_Prompt_. Keep the pictures out of your copy. Transcribe the records below exactly.

+ + +

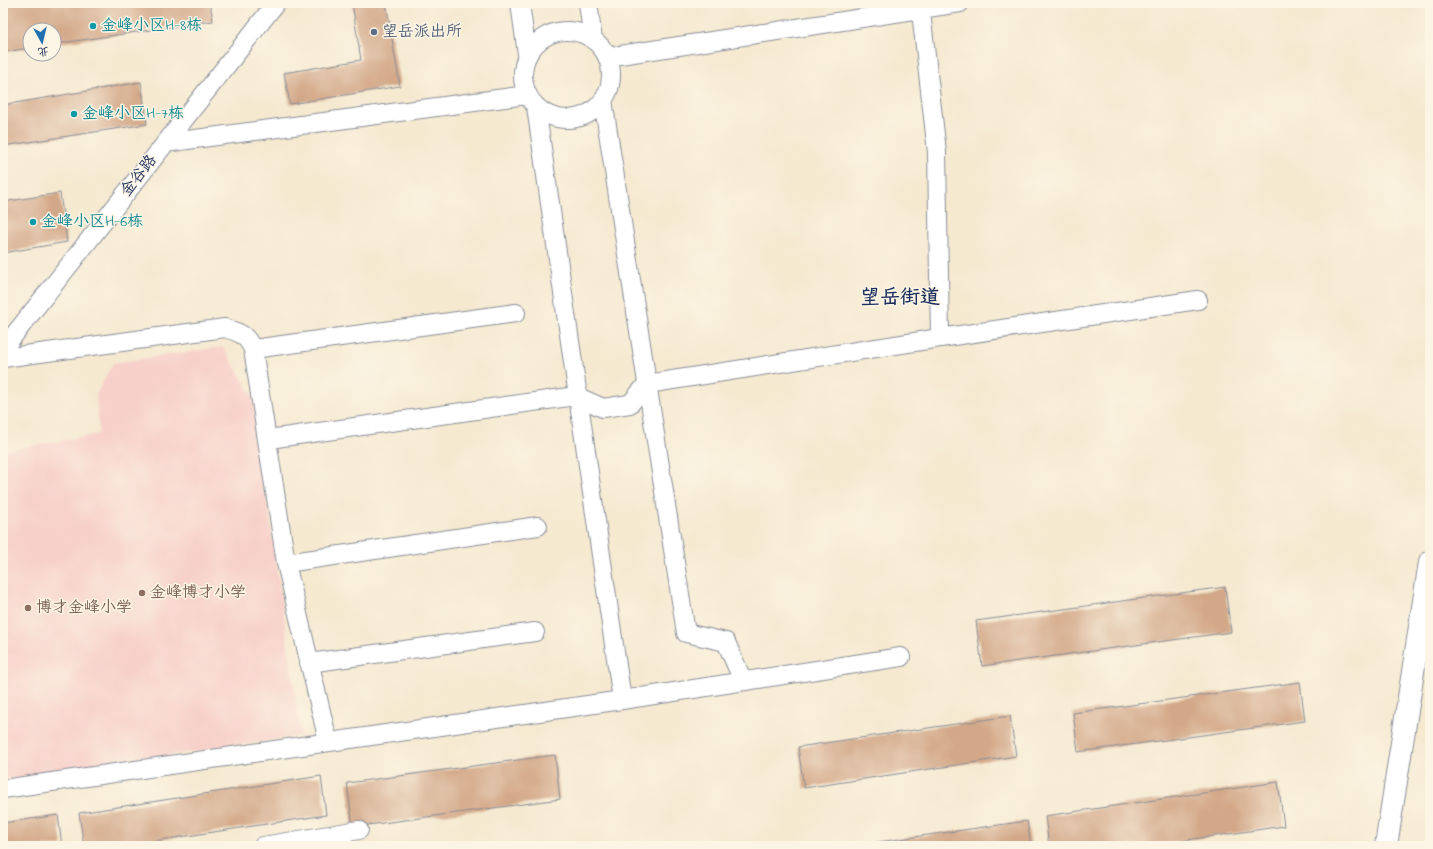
<svg xmlns="http://www.w3.org/2000/svg" width="1433" height="849" font-family="'Indie Flower','LXGW WenKai TC',sans-serif">
<style>
.built{fill:#f7d0ca}
.building{fill:#d3a888}
.lines{fill:none;stroke-linecap:round;stroke-linejoin:round}
.street-casing{stroke:#888c97;stroke-width:20}
.secondary-casing{stroke:#888c97;stroke-width:24}
.street{stroke:#fff;stroke-width:18}
.secondary{stroke:#fff;stroke-width:22}
.culture-dot{fill:#0f9aa8;stroke:#fcf5e5;stroke-width:1.5}
.service-dot{fill:#5c6f8a;stroke:#fcf5e5;stroke-width:1.5}
.education-dot{fill:#8d6e63;stroke:#fcf5e5;stroke-width:1.5}
.labels{text-anchor:middle;dominant-baseline:central;stroke-width:3;stroke-linejoin:round;paint-order:stroke}
.culture-label{font-size:16px;fill:#0d838f;stroke:#fcf5e5;text-anchor:start}
.service-label{font-size:16px;fill:#4e5e75;stroke:#fcf5e5;text-anchor:start}
.street-label{font-size:16px;fill:#1b2f5e;stroke:#fcf5e5}
.education-label{font-size:16px;fill:#785e54;stroke:#fcf5e5;text-anchor:start}
.district-label{font-size:20px;font-weight:bold;fill:#1b2f5e;stroke:#fcf5e5}
</style>
<rect width="100%" height="100%" fill="#fcf5e5"/>
<filter id="ink" filterUnits="userSpaceOnUse"><feTurbulence type="fractalNoise" baseFrequency=".025" numOctaves="2"/><feDisplacementMap in="SourceGraphic" scale="8" xChannelSelector="R" yChannelSelector="G"/><feConvolveMatrix kernelMatrix="1 2 1 2 8 2 1 2 1" color-interpolation-filters="sRGB"/></filter>
<filter id="wash" filterUnits="userSpaceOnUse"><feTurbulence type="fractalNoise" baseFrequency=".012" numOctaves="4" result="noise"/><feDisplacementMap in="SourceGraphic" scale="16" xChannelSelector="R" yChannelSelector="G"/><feGaussianBlur stdDeviation="0.9" result="paint"/><feColorMatrix in="noise" values="0 0 0 0 0 0 0 0 0 0 0 0 0 0 0 0 0 1.4 0 .05"/><feComposite in="paint" operator="in"/></filter>
<g filter="url(#wash)">
<rect width="100%" height="100%" fill="#f5e9d0"/>
<path class="built" d="M 223,347 L 252,395 L 301,736 L 3,780 L 3,451 L 99,434 L 96,395 L 113,363 Z"/>
<g id="blocks">
<path class="building" d="M 21,3 L 210,3 L 213,21 L 54,44 L 54,30 L 30,30 L 30,48 L 3,52 L 3,6 Z
M 352,3 L 386,3 L 400,86 L 290,104 L 284,73 L 361,60 Z
M 141,82 L 147,124 L 3,146 L 3,105 Z
M 60,193 L 67,242 L 3,253 L 3,202 Z
M 1225,587 L 1231,632 L 982,666 L 976,621 Z
M 1300,682 L 1305,721 L 1078,752 L 1073,713 Z
M 1010,716 L 1016,756 L 804,788 L 798,747 Z
M 555,755 L 560,799 L 353,827 L 347,783 Z
M 321,776 L 326,815 L 121,846 L 84,846 L 79,813 Z
M 1278,782 L 1284,826 L 1145,846 L 1049,846 L 1045,816 Z
M 58,815 L 62,846 L 3,846 L 3,823 Z
M 1027,821 L 1031,846 L 857,846 L 857,845 Z"/>
</g>
</g>
<g filter="url(#ink)">
<use href="#blocks" fill-opacity="0" stroke="#888c97" stroke-width="1"/>
<g class="lines">
<defs>
<path id="street" d="M 520,3 L 527,54
M 588,3 L 593,40
M 920,3 L 937,152 L 940,338
M523 75a44 44 0 1 1 88 0a44 44 0 1 1-88 0Z
M 607,57 L 960,3
M 603,100 L 686,633 L 726,642 L 743,681
M 536,107 L 622,700
M 165,143 L 527,95
M 3,349 L 276,3
M 253,349 L 516,313
M 3,358 L 225,328 C 241,333 245,334 253,349 L 286,563 L 328,741
M 269,439 L 576,396 L 603,408 L 630,404 L 647,384 L 940,338 L 1198,300
M 286,563 L 538,526
M 309,663 L 535,632
M 3,789 L 622,700 L 901,657
M 263,846 L 359,830"/>
<path id="secondary" d="M 1386,846 L 1430,562"/>
</defs>
<use href="#street" class="street-casing"/>
<use href="#secondary" class="secondary-casing"/>
<use href="#street" class="street"/>
<use href="#secondary" class="secondary"/>
</g>
</g>
<g class="culture-dot">
<circle cx="93" cy="26" r="4"/>
<circle cx="74" cy="114" r="4"/>
<circle cx="33" cy="222" r="4"/>
</g>
<circle class="service-dot" cx="374" cy="32" r="4"/>
<g class="education-dot">
<circle cx="142" cy="593" r="4"/>
<circle cx="28" cy="608" r="4"/>
</g>
<g class="labels">
<g class="culture-label">
<text x="101" y="26">金峰小区H-8栋</text>
<text x="82" y="114">金峰小区H-7栋</text>
<text x="41" y="222">金峰小区H-6栋</text>
</g>
<g class="service-label">
<text x="382" y="32">望岳派出所</text>
</g>
<g class="street-label">
<text transform="translate(139 176) rotate(-52)">金谷路</text>
</g>
<g class="education-label">
<text x="150" y="593">金峰博才小学</text>
<text x="36" y="608">博才金峰小学</text>
</g>
<g class="district-label">
<text x="900" y="298">望岳街道</text>
</g>
</g>
<rect width="1433" height="849" fill="none" stroke="#fcf5e5" stroke-width="16"/>
<g transform="translate(42 42) rotate(172)"><circle r="19" fill="#fcf5e5" stroke="#a2a6af"/>
<path d="M0-3L7 15L0 10L-7 15Z" fill="#1f6fb2"/>
<text y="-6" font-size="11" font-weight="bold" text-anchor="middle" fill="#1b2f5e">北</text>
</g>
</svg>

+ + +

_Response_.
<svg xmlns="http://www.w3.org/2000/svg" width="1433" height="849" font-family="'Indie Flower','LXGW WenKai TC',sans-serif">
<style>
.built{fill:#f7d0ca}
.building{fill:#d3a888}
.lines{fill:none;stroke-linecap:round;stroke-linejoin:round}
.street-casing{stroke:#888c97;stroke-width:20}
.secondary-casing{stroke:#888c97;stroke-width:24}
.street{stroke:#fff;stroke-width:18}
.secondary{stroke:#fff;stroke-width:22}
.culture-dot{fill:#0f9aa8;stroke:#fcf5e5;stroke-width:1.5}
.service-dot{fill:#5c6f8a;stroke:#fcf5e5;stroke-width:1.5}
.education-dot{fill:#8d6e63;stroke:#fcf5e5;stroke-width:1.5}
.labels{text-anchor:middle;dominant-baseline:central;stroke-width:3;stroke-linejoin:round;paint-order:stroke}
.culture-label{font-size:16px;fill:#0d838f;stroke:#fcf5e5;text-anchor:start}
.service-label{font-size:16px;fill:#4e5e75;stroke:#fcf5e5;text-anchor:start}
.street-label{font-size:16px;fill:#1b2f5e;stroke:#fcf5e5}
.education-label{font-size:16px;fill:#785e54;stroke:#fcf5e5;text-anchor:start}
.district-label{font-size:20px;font-weight:bold;fill:#1b2f5e;stroke:#fcf5e5}
</style>
<rect width="100%" height="100%" fill="#fcf5e5"/>
<filter id="ink" filterUnits="userSpaceOnUse"><feTurbulence type="fractalNoise" baseFrequency=".025" numOctaves="2"/><feDisplacementMap in="SourceGraphic" scale="8" xChannelSelector="R" yChannelSelector="G"/><feConvolveMatrix kernelMatrix="1 2 1 2 8 2 1 2 1" color-interpolation-filters="sRGB"/></filter>
<filter id="wash" filterUnits="userSpaceOnUse"><feTurbulence type="fractalNoise" baseFrequency=".012" numOctaves="4" result="noise"/><feDisplacementMap in="SourceGraphic" scale="16" xChannelSelector="R" yChannelSelector="G"/><feGaussianBlur stdDeviation="0.9" result="paint"/><feColorMatrix in="noise" values="0 0 0 0 0 0 0 0 0 0 0 0 0 0 0 0 0 1.4 0 .05"/><feComposite in="paint" operator="in"/></filter>
<g filter="url(#wash)">
<rect width="100%" height="100%" fill="#f5e9d0"/>
<path class="built" d="M 223,347 L 252,395 L 301,736 L 3,780 L 3,451 L 99,434 L 96,395 L 113,363 Z"/>
<g id="blocks">
<path class="building" d="M 21,3 L 210,3 L 213,21 L 54,44 L 54,30 L 30,30 L 30,48 L 3,52 L 3,6 Z
M 352,3 L 386,3 L 400,86 L 290,104 L 284,73 L 361,60 Z
M 141,82 L 147,124 L 3,146 L 3,105 Z
M 60,193 L 67,242 L 3,253 L 3,202 Z
M 1225,587 L 1231,632 L 982,666 L 976,621 Z
M 1300,682 L 1305,721 L 1078,752 L 1073,713 Z
M 1010,716 L 1016,756 L 804,788 L 798,747 Z
M 555,755 L 560,799 L 353,827 L 347,783 Z
M 321,776 L 326,815 L 121,846 L 84,846 L 79,813 Z
M 1278,782 L 1284,826 L 1145,846 L 1049,846 L 1045,816 Z
M 58,815 L 62,846 L 3,846 L 3,823 Z
M 1027,821 L 1031,846 L 857,846 L 857,845 Z"/>
</g>
</g>
<g filter="url(#ink)">
<use href="#blocks" fill-opacity="0" stroke="#888c97" stroke-width="1"/>
<g class="lines">
<defs>
<path id="street" d="M 520,3 L 527,54
M 588,3 L 593,40
M 920,3 L 937,152 L 940,338
M523 75a44 44 0 1 1 88 0a44 44 0 1 1-88 0Z
M 607,57 L 960,3
M 603,100 L 686,633 L 726,642 L 743,681
M 536,107 L 622,700
M 165,143 L 527,95
M 3,349 L 276,3
M 253,349 L 516,313
M 3,358 L 225,328 C 241,333 245,334 253,349 L 286,563 L 328,741
M 269,439 L 576,396 L 603,408 L 630,404 L 647,384 L 940,338 L 1198,300
M 286,563 L 538,526
M 309,663 L 535,632
M 3,789 L 622,700 L 901,657
M 263,846 L 359,830"/>
<path id="secondary" d="M 1386,846 L 1430,562"/>
</defs>
<use href="#street" class="street-casing"/>
<use href="#secondary" class="secondary-casing"/>
<use href="#street" class="street"/>
<use href="#secondary" class="secondary"/>
</g>
</g>
<g class="culture-dot">
<circle cx="93" cy="26" r="4"/>
<circle cx="74" cy="114" r="4"/>
<circle cx="33" cy="222" r="4"/>
</g>
<circle class="service-dot" cx="374" cy="32" r="4"/>
<g class="education-dot">
<circle cx="142" cy="593" r="4"/>
<circle cx="28" cy="608" r="4"/>
</g>
<g class="labels">
<g class="culture-label">
<text x="101" y="26">金峰小区H-8栋</text>
<text x="82" y="114">金峰小区H-7栋</text>
<text x="41" y="222">金峰小区H-6栋</text>
</g>
<g class="service-label">
<text x="382" y="32">望岳派出所</text>
</g>
<g class="street-label">
<text transform="translate(139 176) rotate(-52)">金谷路</text>
</g>
<g class="education-label">
<text x="150" y="593">金峰博才小学</text>
<text x="36" y="608">博才金峰小学</text>
</g>
<g class="district-label">
<text x="900" y="298">望岳街道</text>
</g>
</g>
<rect width="1433" height="849" fill="none" stroke="#fcf5e5" stroke-width="16"/>
<g transform="translate(42 42) rotate(172)"><circle r="19" fill="#fcf5e5" stroke="#a2a6af"/>
<path d="M0-3L7 15L0 10L-7 15Z" fill="#1f6fb2"/>
<text y="-6" font-size="11" font-weight="bold" text-anchor="middle" fill="#1b2f5e">北</text>
</g>
</svg>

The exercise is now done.